Squaw Mountain (popularly called Squaw Peak) Is the prominent geological feature near the City of Provo Utah, With homes built right to the base of its slopes, Squaw Mountain is a wonder in it's immensity, beauty and proximity to a large city. Forming the North wall of Rock Canyon, This beautiful point is a worthwhile endeavor for anyone seeking beautiful city views. From its pinnacle, the entirety of Utah Valley is visible. At night, the city lights are nearly intoxicating from the top.
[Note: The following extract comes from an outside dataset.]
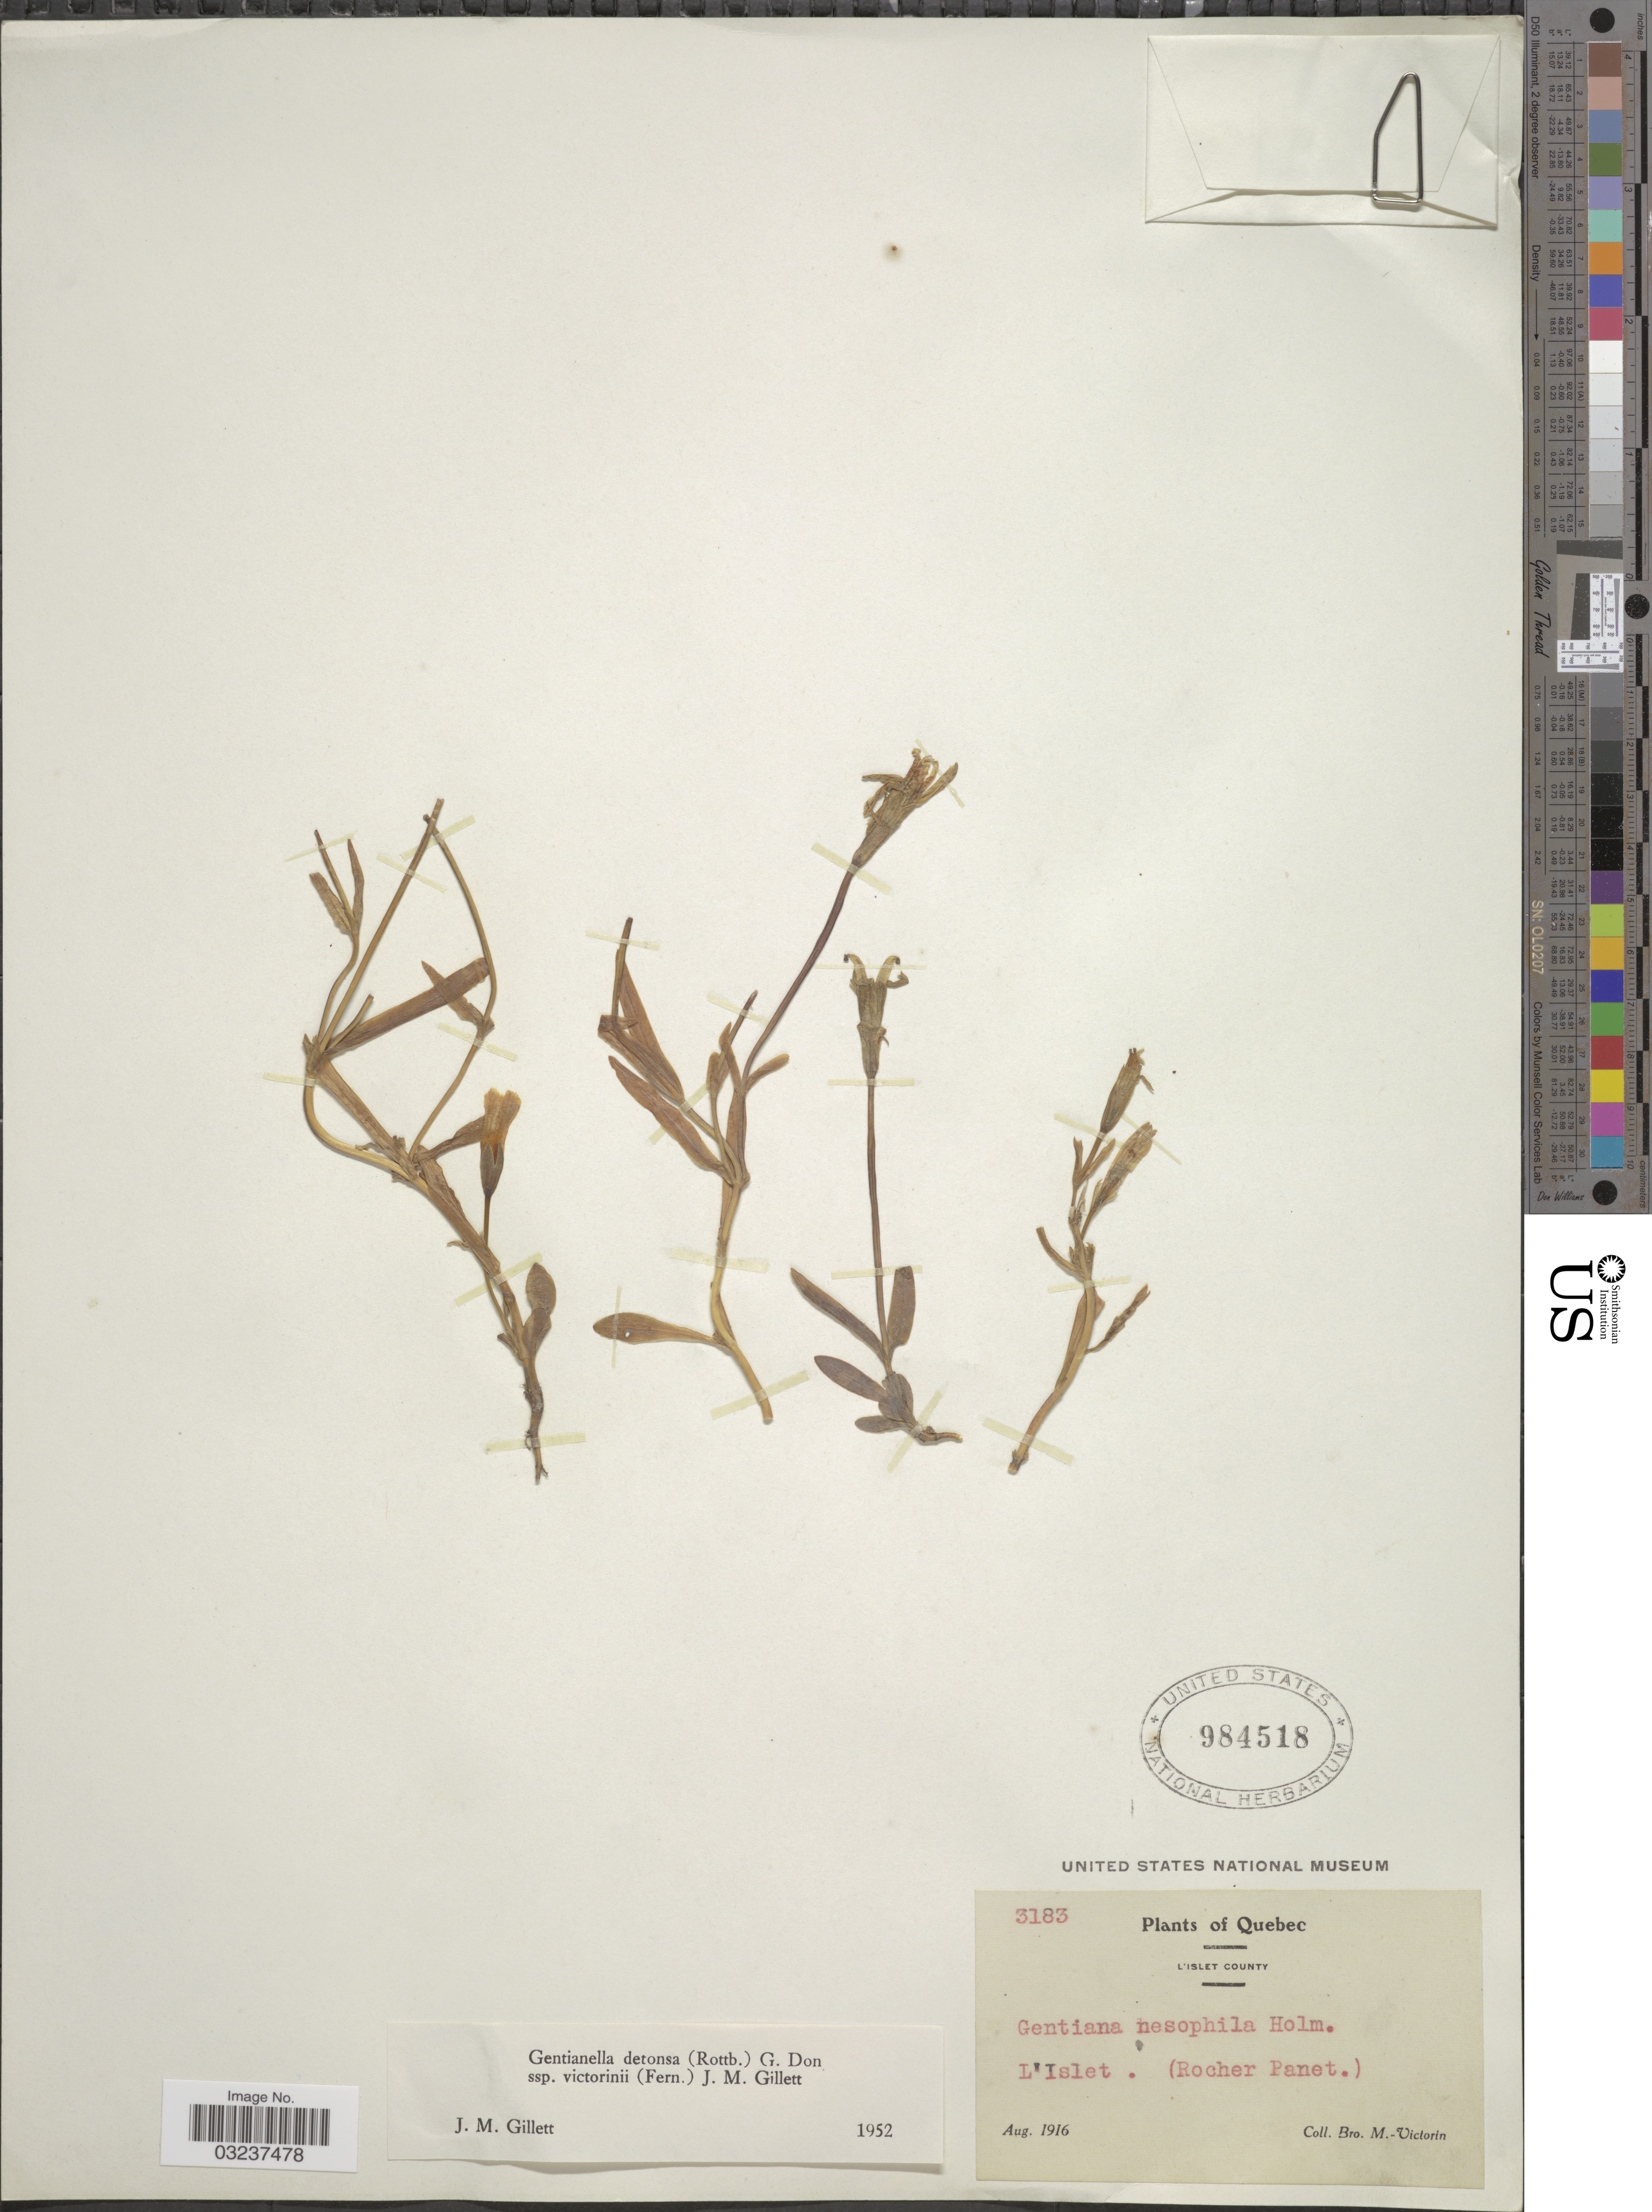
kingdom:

There are several Routes to the summit of Squaw mountain. The simplest is to take University Avenue north to Provo Canyon, and turn into the Squaw peak overlook road. There will be a sign stating where the road is. This road will curve up the north ridge of Squaw for several miles before a left turn appears. Take this road(To Rock Canyon campground), and leave the pavement behind. Follow this road for a few more miles (beware of washboard sections) until a sharp right turn, with a overlook turnout appears. From here you will be able to see the back side of Squaw Peak, as well as the rest of Rock Canyon. From here you will also be able to see the ridge leading up to the summit, and how to get there. The easiest access to this ridge is back a few hundred yards up the road, but in order to know where to go to find it, you should go to the overlook first. Once you have established where to go, simnply make your way through the path of least resistance to the base of the ridge. Continue south until you claim the summit. This method should put you at the summit in around an hour, maybe a little longer.
The East aspect of Squaw Mountain, at sunset. Provo is visible in the bottom left hand corner. Thanks Phil...
An alternate, and much more difficult route is the Direct West Face. It is much harder due to physical as well as route finding difficulties. No established trail exists up the west face. However, the trailblazing is fairly easy, as the scrub oak bushes are the most abundant impediment and are generally easy to avoid. Park in the Rock Canyon Park parking lot, and head north up the obvious alluvial ridge that forms the beginning of the canyon. Continue up the path of least resistance, favoring the north. There is a fairly pronounced gully that you should stay south of, as the first couloir that is formed by it is the key to an easier ascent. After climbing for maybe a mile, Aim for a long stretch of Scree toward the northern side of the gully. Use this natural slide area to avoid masses of scrub oak growing nearby. At the top of this area, begin to focus on heading south, and gradually work your way up to the summit along the western side of the face, just below the ridge. climb for another fifteen or twenty minutes to claim the summit via this short, but quite difficult route. Expect it to take two and a half to Three hours. Some Class 4 scrambling was required on our ascent.
The initial part of the direct west face hike should take you just left of the west thumb.
The third route is very easy to find - walk east up Rock Canyon until you come to a fork in the trail - one side continues east, the other turns
north-ish. There is a forest service sign marking the fork that says
"Squak Peak Trail" or something like that. It's very hard to miss. Take
the left (north) fork and continue on this trail until you reach the top.
Toward the top the trail may grow indistinct and hard to follow at this
time of year, as there is still a lot of snow. Just keep making your way
up and you can't miss it.
As with most natural features in this area, Outdoors people enjoy little or no regulation. No red tape to speak of, aside from the "no fires anytime, ever" policy of Rock Canyon.
Rock Canyon campsite is located just a few more miles up the road mentioned in the first route description. There is a campsite in the mouth of Rock Canyon It's located about fifteen minutes up the canyon on the left side, through the dry creekbed about a hundred yards or so past a metal gate spanning the road, It's free so it's first come first serve, but it would be a waste of time to camp there in order to hike the next day or something. It is a small, pretty campesite, and would be fun for a relaxing night or two up the canyon, but with little privacy or solitude, because it is quite close to the main throughfare in the canyon bottoms.